‘Sanctuary’ Cities That Rejected Federal Law Are Now Pleading For Federal Help
Localities that declared themselves “Sanctuary Cities” to reject federal law and coordination in order to harbor illegal immigrants are now begging for federal help in the face of the Wuhan virus pandemic.
New York City, which has become the epicenter of the Wuhan virus outbreak in the United States, is seeing a surging case load overwhelm its hospitals. The U.S. Department of Homeland Security warned Thursday that the situation has become so dire the city’s morgues are reaching capacity.
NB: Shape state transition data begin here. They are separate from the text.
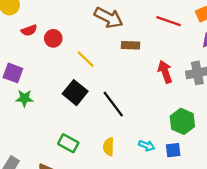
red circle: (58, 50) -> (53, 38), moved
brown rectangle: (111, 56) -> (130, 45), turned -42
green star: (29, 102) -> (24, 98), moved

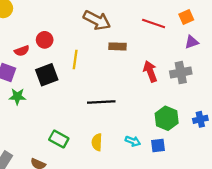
red semicircle: (29, 30) -> (22, 51), moved
yellow line: (86, 59) -> (75, 59), turned 54
black square: (75, 93) -> (47, 75), moved, turned 30
black line: (113, 104) -> (101, 102), turned -56

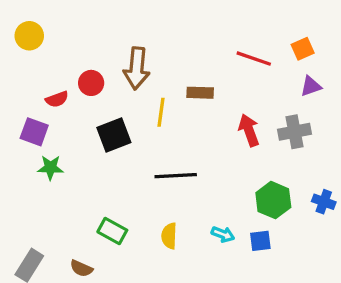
brown arrow: (97, 20) -> (137, 68), moved, turned 68
yellow line: (75, 59) -> (161, 112), moved
black square: (47, 75) -> (114, 135), moved
blue cross: (200, 119) -> (324, 202), turned 32

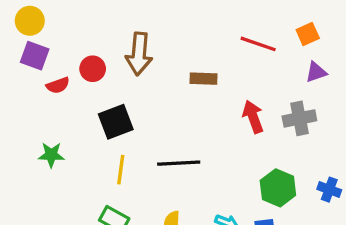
yellow line: (161, 112) -> (121, 170), moved
purple square: (34, 132) -> (35, 56), moved

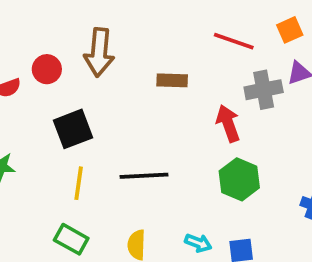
gray cross: (299, 118) -> (264, 90), moved
green hexagon: (278, 188) -> (239, 179), moved

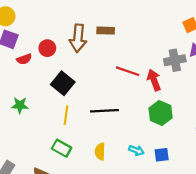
red line: (234, 41) -> (128, 71), moved
brown rectangle: (172, 80) -> (106, 31), moved
black square: (73, 129) -> (63, 83), turned -30

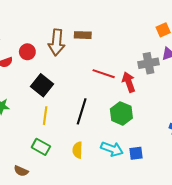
black line: (104, 111) -> (82, 111), turned -70
green hexagon: (161, 113) -> (121, 113), moved
cyan arrow: (136, 150) -> (112, 149), size x1.5

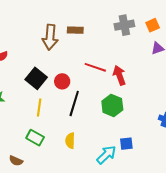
red circle: (27, 52) -> (62, 81), moved
gray cross: (149, 63) -> (124, 25), moved
cyan arrow: (112, 149) -> (106, 155), moved, turned -65

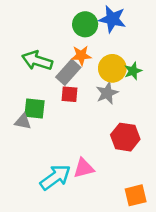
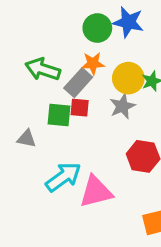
green square: (35, 109) -> (59, 115), moved
pink triangle: (84, 168) -> (96, 192), size x1.4
cyan arrow: (55, 177) -> (63, 177), moved

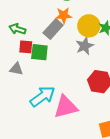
green arrow: (43, 69) -> (17, 29), moved, size x0.7
red square: (80, 108) -> (26, 47), moved

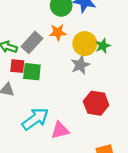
gray rectangle: (53, 29) -> (32, 42), moved
pink triangle: (66, 107) -> (60, 130), size x0.7

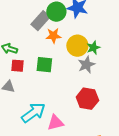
gray rectangle: (32, 42) -> (40, 21), moved
gray star: (80, 65) -> (86, 65), moved
green square: (32, 72) -> (44, 65), moved

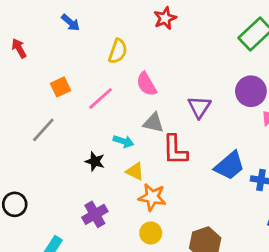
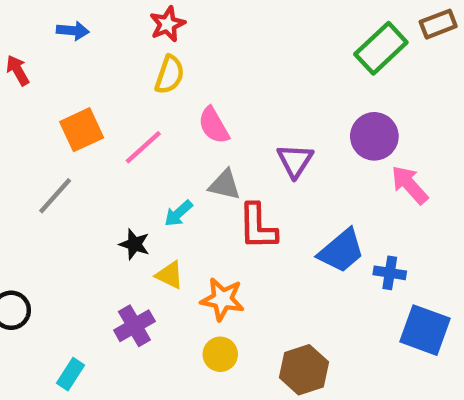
red star: (165, 18) -> (167, 24), moved
blue arrow: (71, 23) -> (73, 31), moved, turned -36
orange square: (61, 87) -> (82, 130), size x1.4
cyan arrow: (124, 141) -> (178, 213), turned 120
yellow triangle: (135, 171) -> (170, 275), moved

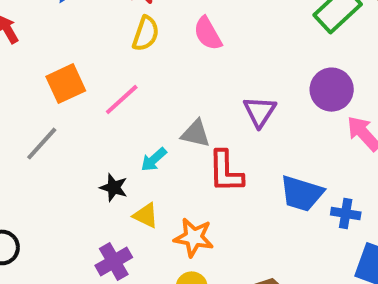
pink semicircle: (214, 125) -> (208, 34), moved
blue trapezoid: (341, 251) -> (302, 193), turned 57

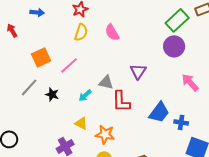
purple circle: (332, 90) -> (174, 46), moved
black star: (114, 188) -> (52, 94), moved
blue trapezoid: (302, 193) -> (159, 112), turned -70

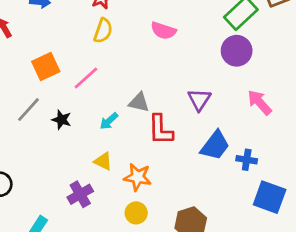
pink semicircle: (112, 32) -> (163, 31), moved, turned -42
purple triangle: (138, 71) -> (199, 100), moved

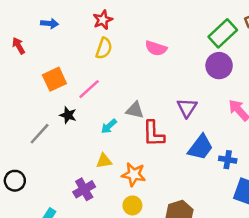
gray line: (28, 110) -> (40, 134), moved
black star: (62, 120) -> (68, 115), moved
yellow triangle: (103, 161) -> (104, 161), turned -35

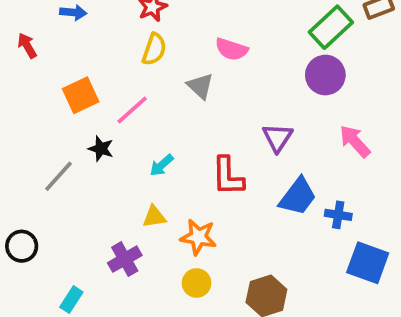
gray triangle: (135, 110) -> (200, 86), moved, turned 30

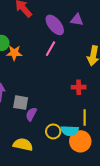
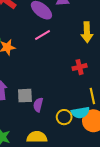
pink line: (50, 49) -> (43, 35), turned 42

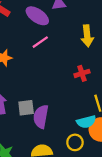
purple semicircle: (38, 105) -> (41, 117), size x1.5
yellow circle: (64, 117) -> (75, 142), moved

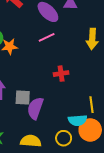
red cross: (82, 73) -> (61, 74), moved

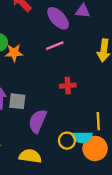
gray square: (23, 97) -> (17, 101), moved
yellow circle: (64, 138) -> (67, 141), moved

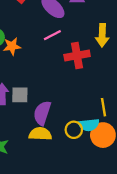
red cross: (68, 86) -> (77, 56), moved, size x1.5
yellow semicircle: (30, 156) -> (40, 134), moved

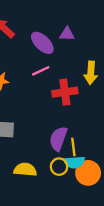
yellow line: (104, 107) -> (73, 147), moved
purple semicircle: (42, 113) -> (58, 139), moved

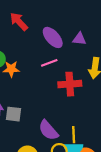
purple triangle: (67, 34) -> (79, 39), moved
purple semicircle: (58, 139) -> (48, 130), moved, turned -65

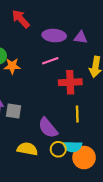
purple ellipse: (53, 37) -> (54, 36), turned -45
yellow line: (74, 135) -> (77, 114), moved

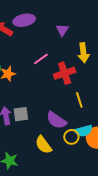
purple ellipse: (54, 36) -> (24, 20), moved
purple triangle: (81, 37) -> (62, 30), turned -48
yellow semicircle: (27, 149) -> (43, 145), turned -120

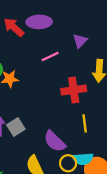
pink line: (41, 59) -> (50, 56), moved
gray square: (21, 114) -> (16, 127), turned -35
Hospitals are stretched thin with dwindling supplies as New York City Mayor Bill de Blasio and the state’s governor Andrew Cuomo plead for resources from the feds, all while skirting immigration laws as a sanctuary state and city.
Last week, Mayor de Blasio urged President Donald Trump to dispatch the military as the cases began to surge, but simultaneously taking the crisis opportunity to criticize the president.
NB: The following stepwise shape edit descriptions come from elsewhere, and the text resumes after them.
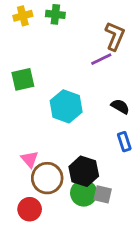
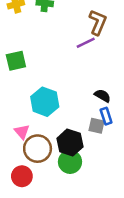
cyan hexagon: (66, 106) -> (45, 102), moved
black semicircle: (120, 106) -> (102, 96), moved
gray square: (103, 194) -> (96, 126), moved

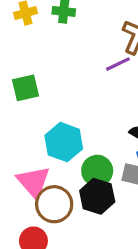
pink triangle: (22, 132) -> (33, 182), size x1.6
green circle: (70, 162) -> (97, 171), moved

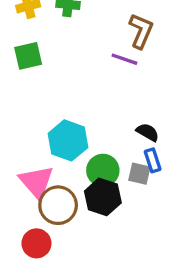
purple line: (118, 64) -> (124, 59), turned 45
green square: (25, 88) -> (28, 56), moved

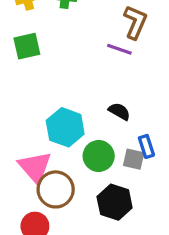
black semicircle: (148, 132) -> (119, 111), moved
black hexagon: (103, 197) -> (115, 202), moved

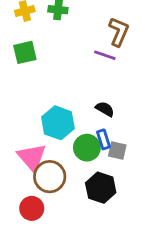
blue rectangle: (146, 146) -> (103, 139), moved

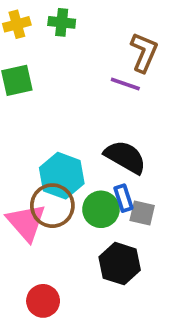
black semicircle: (105, 109) -> (125, 157), size x1.6
brown circle: (50, 177) -> (52, 206), moved
red circle: (32, 208) -> (43, 301), moved

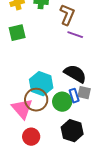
brown L-shape: (144, 52) -> (67, 15), moved
gray square: (142, 213) -> (84, 93), moved
red circle: (43, 301) -> (31, 137), moved

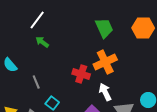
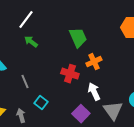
green trapezoid: (104, 28) -> (78, 38), moved
orange cross: (105, 62) -> (94, 62), size x0.7

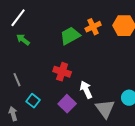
green trapezoid: (78, 38) -> (70, 36), turned -95
orange cross: (94, 62) -> (93, 27), moved
purple square: (81, 114) -> (67, 104), moved

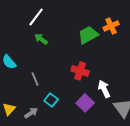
gray arrow: (13, 114) -> (31, 113), turned 72

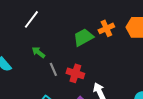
green arrow: (41, 39) -> (38, 52), moved
gray line: (35, 79) -> (53, 69), moved

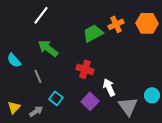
green arrow: (38, 52) -> (48, 48), size x1.5
gray line: (53, 69) -> (38, 76), moved

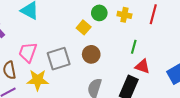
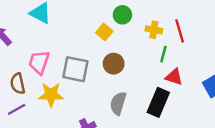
red line: (153, 14) -> (180, 31), moved, turned -30
yellow cross: (124, 15) -> (154, 30), moved
gray square: (59, 59) -> (75, 69), turned 30

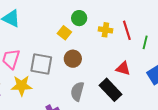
green line: (163, 54) -> (145, 42), moved
black rectangle: (158, 102) -> (111, 90), turned -65

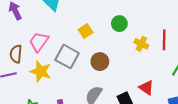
red line: (127, 30) -> (164, 40), moved
yellow square: (64, 33) -> (86, 31), moved

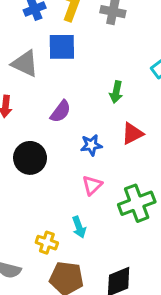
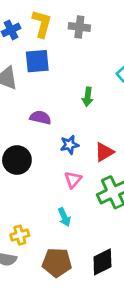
purple semicircle: (60, 111) -> (40, 117), turned -110
red triangle: (132, 134) -> (104, 152), moved
yellow cross: (47, 243) -> (20, 235), moved, turned -30

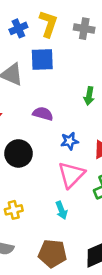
pink triangle: (73, 180) -> (71, 175), size x1.6
yellow cross: (20, 235) -> (14, 210), moved

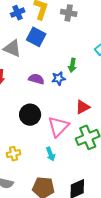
blue square: (42, 60) -> (36, 37), turned 30
blue star: (70, 141) -> (58, 78), moved
black circle: (18, 153) -> (30, 115), moved

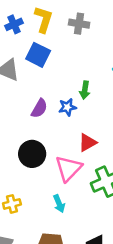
purple semicircle: (36, 79) -> (39, 108), turned 105
red triangle: (83, 107) -> (87, 143), moved

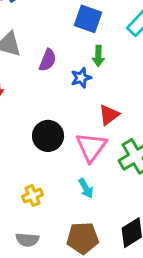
blue square: (38, 55) -> (88, 19), moved
purple semicircle: (39, 108) -> (48, 60), moved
“The fate of New York City rests in the hands of one. He is a New Yorker. And right now, he is betraying the city he comes from,” de Blasio said, never mind that the mayor’s own lackluster response likely exacerbated the problem by encouraging New Yorkers to go to the movies and hesitating to close schools as the virus was blowing up.
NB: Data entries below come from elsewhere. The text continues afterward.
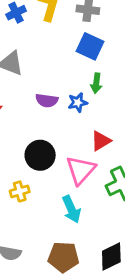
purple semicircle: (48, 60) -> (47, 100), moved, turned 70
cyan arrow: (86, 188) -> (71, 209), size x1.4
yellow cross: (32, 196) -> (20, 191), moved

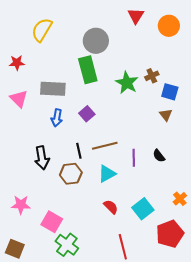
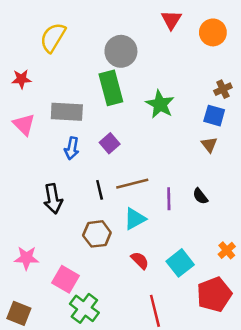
brown cross: (152, 76) -> (223, 89), moved
brown hexagon: (71, 174) -> (97, 234), moved

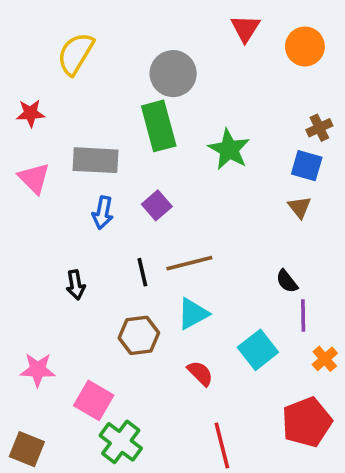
black arrow: (53, 199) -> (76, 285), size x0.7
purple line: (169, 199) -> (303, 316), moved
cyan square: (180, 263) -> (258, 350), moved

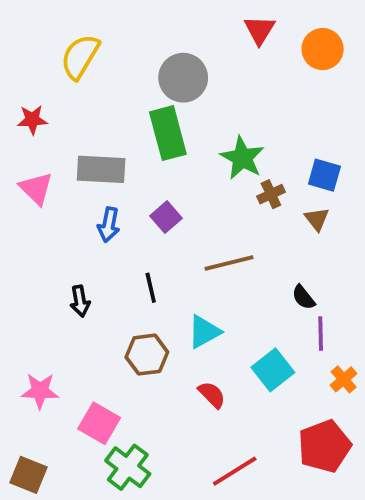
brown cross: (319, 128) -> (271, 194), moved
brown line: (189, 263) -> (229, 263), moved
red line: (222, 446) -> (235, 471), turned 72

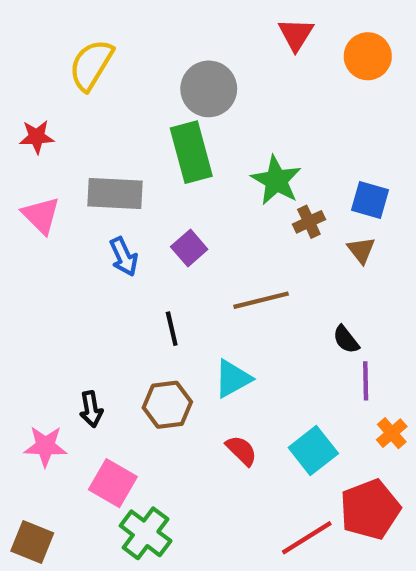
blue arrow: (109, 225) -> (124, 257), turned -36
black arrow: (80, 301) -> (91, 409), moved
cyan square: (273, 370) -> (313, 451), moved
red line: (235, 471) -> (307, 538), moved

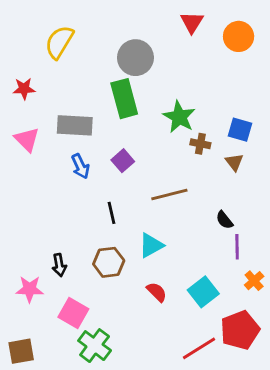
brown cross: (309, 222) -> (200, 144), turned 36
brown square: (32, 542) -> (21, 351), turned -32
De Blasio demanded 15,000 ventilators, 3 million N95 masks, 50 surgical masks, and 25 million surgical gowns, coveralls, and pairs of gloves in addition to mobilizing the military.
Gov. Cuomo made a similar request on Tuesday, calling on federal help to supply the state 30,000 ventilators from the national stockpile of medical supplies which only has little more than half that number in storage.
So far, the federal government has largely tried to adequately respond to the pleas for help with the available resources on hand, as it reasonably should.